**Page**:
-- Begin --

Fate came in the old west no matter what was done in the name of avoiding it, and that was rough justice.

The St. Louis Cardinals have very little in common with arguably Eastwood’s last great western, up to and including acknowledging that “hit” is something only one of the two has thus far been able to pull off.

Entering a weekend series with the moribund Chicago White Sox, the Cardinals are treading water behind a pitching staff that has exceeded even optimistic projections and a strong defense that minimizes mistakes and keeps the run environment sterile.

But to date, they simply can’t hit, and the clock is ticking loudly on finding solutions.

Following the close of play on Wednesday, St. Louis was averaging a putrid 3.52 runs per game, good for 27th in MLB and more than .8 runs below league average. They’ve hit the fewest homers in the majors, have a mere .300 on base percentage, and are 28th in the league in OPS, ahead of only the White Sox and Miami Marlins.

Those two teams have a combined 14 wins over that span, the same as the Cardinals themselves, speaking to both their ability to exceed their offensive limitations so far and also the utter hopelessness of their company buried at the bottom of the offensive standings.

Given that the power outage seems to be blanketing the entire roster, it scarcely comes as a surprise that the chorus demanding blood has found its newest target in hitting coach Turner Ward and his staff.

A month into the season, with sample sizes too large to swat away, an anxious and amorphous demand for change is finding a defined form, and many Cardinals fans are finding familiar footing in one of the game’s most tried and true traditions – demanding people are fired.

The honest truth is that modern approaches have come to a place where laying all the failures of an offense at the feet of its coaches seems jarringly out of step. Ward is approaching the end of his second decade in coaching after a long playing career; it seems unlikely that he would suddenly fall apart as a messenger, losing complete touch with a game that he’s navigated his entire adult life.

Is it on the hitting coach that Nolan Arenado and Paul Goldschmidt have combined to hit the same number of home runs this season as Iván Herrera, the backup catcher? Arenado has one home run in his last 219 at bats; is that because he’s being improperly coached? Goldschmidt’s five hits in three games in Detroit pushed his OPS above .600, and he’s just more than a week removed from being nudged down the lineup. Would bringing in a new coach reverse his decline and return to him the ability to hit breaking pitches?

In a piece for Defector which examined the role of private swing and pitching coaches in the modern game, Ward described his place in those situations to Zach Buchanan as, “just being a watchman. That’s hard because everything in me wants to help. Sometimes, the help is a silent voice.”

-- End --

**Short task 1**: From the Cardinals article, quote the passage from "Entering a weekend" to "run environment sterile.".
**Short task 2**: Do these statements agree with the Cardinals article? (a) St. Louis had hit the fewest home runs in the majors. (b) St. Louis ranked 27th in the league in OPS. (c) Goldschmidt had five hits in three games in Detroit. Answer yes or no for each and quote the words from the article that decide it.

**Recorded data**:

-- Begin --

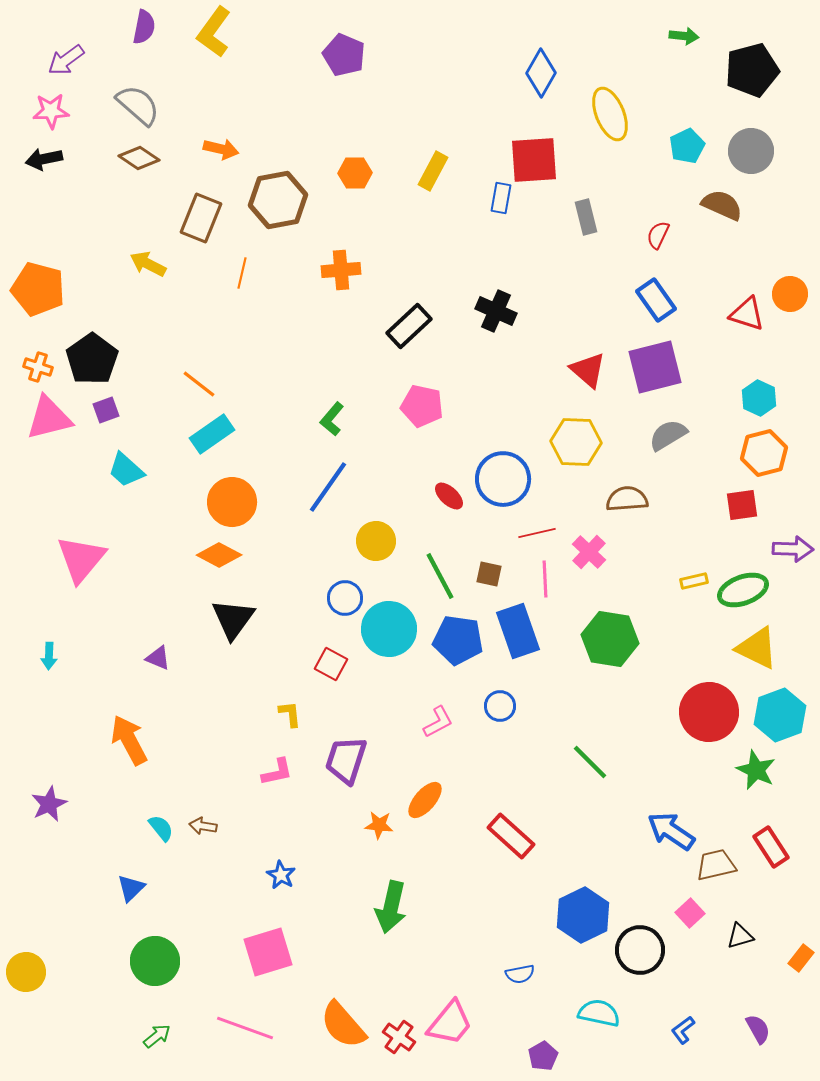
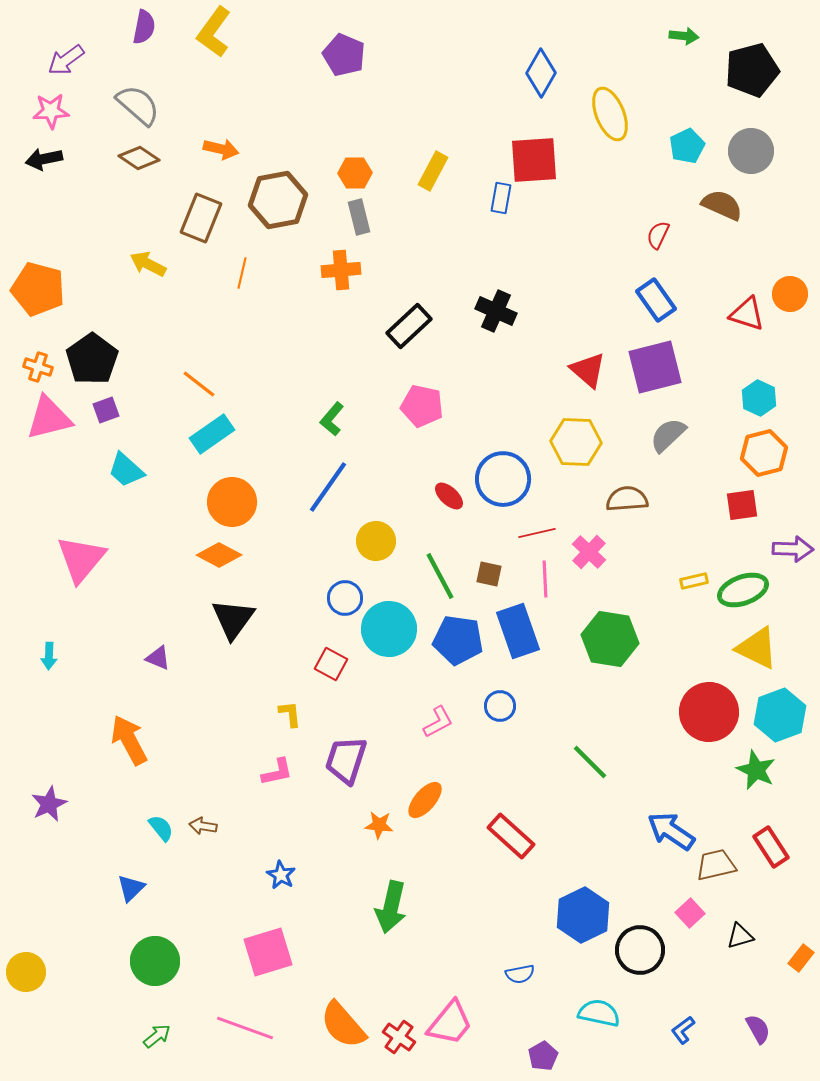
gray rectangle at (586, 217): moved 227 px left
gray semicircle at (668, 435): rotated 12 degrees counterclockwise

-- End --

**Final answer 1**:
Entering a weekend series with the moribund Chicago White Sox, the Cardinals are treading water behind a pitching staff that has exceeded even optimistic projections and a strong defense that minimizes mistakes and keeps the run environment sterile.

**Final answer 2**:
(a) Yes: "They’ve hit the fewest homers in the majors"
(b) No: "are 28th in the league in OPS"
(c) Yes: "Goldschmidt’s five hits in three games in Detroit pushed his OPS above .600"